__TO DO__
Every entry must appear in the answer exactly as it does here.

__DATASET RECORDS__
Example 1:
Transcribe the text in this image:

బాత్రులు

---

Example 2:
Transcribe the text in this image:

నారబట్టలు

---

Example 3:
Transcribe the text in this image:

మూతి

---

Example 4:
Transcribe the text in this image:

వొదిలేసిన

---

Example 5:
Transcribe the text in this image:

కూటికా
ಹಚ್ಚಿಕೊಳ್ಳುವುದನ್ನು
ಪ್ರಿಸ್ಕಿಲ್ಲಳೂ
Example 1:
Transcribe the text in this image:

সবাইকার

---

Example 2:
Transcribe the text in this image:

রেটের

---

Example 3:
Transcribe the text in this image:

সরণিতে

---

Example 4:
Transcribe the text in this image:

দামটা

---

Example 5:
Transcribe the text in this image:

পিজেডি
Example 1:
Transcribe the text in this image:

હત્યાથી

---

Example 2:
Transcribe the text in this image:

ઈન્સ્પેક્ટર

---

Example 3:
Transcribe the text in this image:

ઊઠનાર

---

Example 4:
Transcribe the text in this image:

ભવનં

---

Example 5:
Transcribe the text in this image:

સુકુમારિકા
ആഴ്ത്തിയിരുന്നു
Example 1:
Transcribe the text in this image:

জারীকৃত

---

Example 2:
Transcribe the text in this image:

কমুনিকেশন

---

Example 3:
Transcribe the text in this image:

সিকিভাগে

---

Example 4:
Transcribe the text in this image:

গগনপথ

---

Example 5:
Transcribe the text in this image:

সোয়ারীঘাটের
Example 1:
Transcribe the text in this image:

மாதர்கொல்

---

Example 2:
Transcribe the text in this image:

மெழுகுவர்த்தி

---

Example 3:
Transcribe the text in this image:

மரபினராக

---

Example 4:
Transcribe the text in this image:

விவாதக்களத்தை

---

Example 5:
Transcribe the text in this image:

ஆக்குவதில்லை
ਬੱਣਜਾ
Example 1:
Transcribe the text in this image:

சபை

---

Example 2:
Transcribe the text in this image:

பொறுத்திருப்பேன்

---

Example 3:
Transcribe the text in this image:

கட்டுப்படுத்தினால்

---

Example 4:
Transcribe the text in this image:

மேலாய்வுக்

__FINAL ANSWER__
Example 1:
Transcribe the text in this image:

బాత్రులు

---

Example 2:
Transcribe the text in this image:

నారబట్టలు

---

Example 3:
Transcribe the text in this image:

మూతి

---

Example 4:
Transcribe the text in this image:

వొదిలేసిన

---

Example 5:
Transcribe the text in this image:

కూటికా
ಹಚ್ಚಿಕೊಳ್ಳುವುದನ್ನು
ಪ್ರಿಸ್ಕಿಲ್ಲಳೂ
Example 1:
Transcribe the text in this image:

সবাইকার

---

Example 2:
Transcribe the text in this image:

রেটের

---

Example 3:
Transcribe the text in this image:

সরণিতে

---

Example 4:
Transcribe the text in this image:

দামটা

---

Example 5:
Transcribe the text in this image:

পিজেডি
Example 1:
Transcribe the text in this image:

હત્યાથી

---

Example 2:
Transcribe the text in this image:

ઈન્સ્પેક્ટર

---

Example 3:
Transcribe the text in this image:

ઊઠનાર

---

Example 4:
Transcribe the text in this image:

ભવનં

---

Example 5:
Transcribe the text in this image:

સુકુમારિકા
ആഴ്ത്തിയിരുന്നു
Example 1:
Transcribe the text in this image:

জারীকৃত

---

Example 2:
Transcribe the text in this image:

কমুনিকেশন

---

Example 3:
Transcribe the text in this image:

সিকিভাগে

---

Example 4:
Transcribe the text in this image:

গগনপথ

---

Example 5:
Transcribe the text in this image:

সোয়ারীঘাটের
Example 1:
Transcribe the text in this image:

மாதர்கொல்

---

Example 2:
Transcribe the text in this image:

மெழுகுவர்த்தி

---

Example 3:
Transcribe the text in this image:

மரபினராக

---

Example 4:
Transcribe the text in this image:

விவாதக்களத்தை

---

Example 5:
Transcribe the text in this image:

ஆக்குவதில்லை
ਬੱਣਜਾ
Example 1:
Transcribe the text in this image:

சபை

---

Example 2:
Transcribe the text in this image:

பொறுத்திருப்பேன்

---

Example 3:
Transcribe the text in this image:

கட்டுப்படுத்தினால்

---

Example 4:
Transcribe the text in this image:

மேலாய்வுக்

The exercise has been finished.